### Activity
Copy exactly the lines from the beginning of the data down to and including the line holding "- salary level: on", without any pictures.

- - - - -

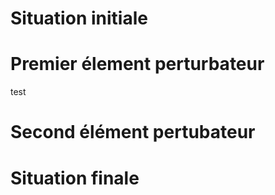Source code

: # Situation initiale

# Premier élement perturbateur
test
# Second élément pertubateur

# Situation finale
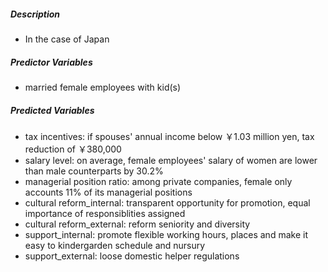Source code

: ##### Description
- In the case of Japan

##### Predictor Variables
- married female employees with kid(s)

##### Predicted Variables
- tax incentives: if spouses' annual income below ￥1.03 million yen, tax reduction of ￥380,000
- salary level: on average, female employees' salary of women are lower than male counterparts by 30.2%
- managerial position ratio: among private companies, female only accounts 11% of its managerial positions
- cultural reform_internal: transparent opportunity for promotion, equal importance of responsiblities assigned
- cultural reform_external: reform seniority and diversity
- support_internal: promote flexible working hours, places and make it easy to kindergarden schedule and nursury
- support_external: loose domestic helper regulations

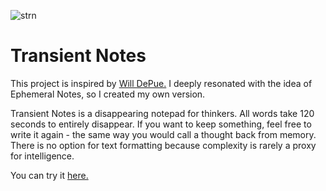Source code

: ![strn](https://github.com/jyntjkr/transient-notes/assets/156578596/9401b297-c478-4b38-a063-7170070281bd)
# Transient Notes


This project is inspired by [Will DePue.](https://depue.design) I deeply resonated with the idea of Ephemeral Notes, so I created my own version.


Transient Notes is a disappearing notepad for thinkers. All words take 120 seconds to entirely disappear. If you want to keep something, feel free to write it again - the same way you would call a thought back from memory. There is no option for text formatting because complexity is rarely a proxy for intelligence.


You can try it [here.](https://jyntjkr.github.io/transient-notes/)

- - - - -

### Expected answer
Source code

: # Situation initiale

# Premier élement perturbateur
test
# Second élément pertubateur

# Situation finale
Source code

: ##### Description
- In the case of Japan

##### Predictor Variables
- married female employees with kid(s)

##### Predicted Variables
- tax incentives: if spouses' annual income below ￥1.03 million yen, tax reduction of ￥380,000
- salary level: on average, female employees' salary of women are lower than male counterparts by 30.2%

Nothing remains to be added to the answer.